Right now I'm working on getting some DLLs called through a java native-library-loading-library called JNA, but our build server is in ubuntu. I like to try to drive this kind of development with JUnit tests --even though they're far from "units" at this point--. What I want to do is run the test if I'm on a local machine, but ignore the test if we're on ubuntu. JUnit 4 does have a provision for this, called Assume:
#Test
public void when_asking_JNA_to_load_a_dll() throws URISyntaxException {
//this line will cause the test to be branded as "ignored" when "isCircleCI"

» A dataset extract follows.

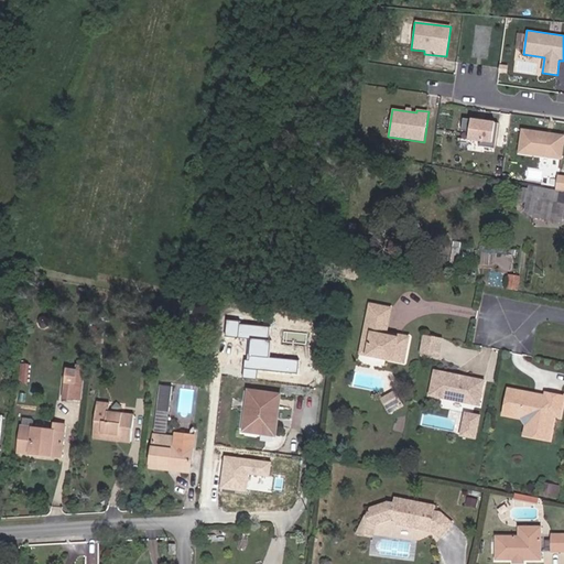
[(495,123),(470,119),(467,141),(491,145),(495,123)]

//(the machine running ubuntu is running this test) is true.
Assume.assumeFalse(BootstrappingUtilities.isCircleCI());
//an ignored test will typically result in some qualifier being put on the results,
//but will also not typically prevent a green-ton most platforms.
//setup
URL url = DLLTestFixture.class.getResource("USERDLL.dll");
String path = url.toURI().getPath();
path = path.substring(0, path.lastIndexOf("/"));
//act
NativeLibrary.addSearchPath("USERDLL", path);
Object dll = Native.loadLibrary("USERDLL", NativeCallbacks.EmptyInterface.class);
//assert
assertThat(dll).isNotNull();
}
I was looking for pass method for JUnit as well, so that I could short-circuit some tests that were not applicable in some scenarios (there are integration tests, rather than pure unit tests). So too bad it is not there.
Fortunately, there is a way to have a test ignored conditionally, which actually fits even better in my case using assumeTrue method:
Assume.assumeTrue(isTestApplicable);
So here the test will be executed only if isTestApplicable is true, otherwise test will be ignored.
There is no need for the pass method because when no AssertionFailedException is thrown from the test code the unit test case will pass.
The fail() method actually throws an AssertionFailedException to fail the testCase if control comes to that point.
I think that this question is a result of a little misunderstanding of the test execution process. In JUnit (and other testing tools) results are counted per method, not per assert call. There is not a counter, which keeps track of how many passed/failured assertX was executed.
JUnit executes each test method separately. If the method returns successfully, then the test registered as "passed". If an exception occurs, then the test registered as "failed". In the latter case two subcase are possible: 1) a JUnit assertion exception, 2) any other kind of exceptions. Status will be "failed" in the first case, and "error" in the second case.
In the Assert class many shorthand methods are avaiable for throwing assertion exceptions. In other words, Assert is an abstraction layer over JUnit's exceptions.
For example, this is the source code of assertEquals on GitHub:
/**
* Asserts that two Strings are equal.
*/
static public void assertEquals(String message, String expected, String actual) {
if (expected == null && actual == null) {
return;
}
if (expected != null && expected.equals(actual)) {
return;
}
String cleanMessage = message == null ? "" : message;
throw new ComparisonFailure(cleanMessage, expected, actual);
}
As you can see, in case of equality nothing happens, otherwise an excepion will be thrown.
So:
assertEqual("Oh!", "Some string", "Another string!");
simply throws a ComparisonFailure exception, which will be catched by JUnit, and
assertEqual("Oh?", "Same string", "Same string");
does NOTHING.
In sum, something like pass() would not make any sense, because it did not do anything.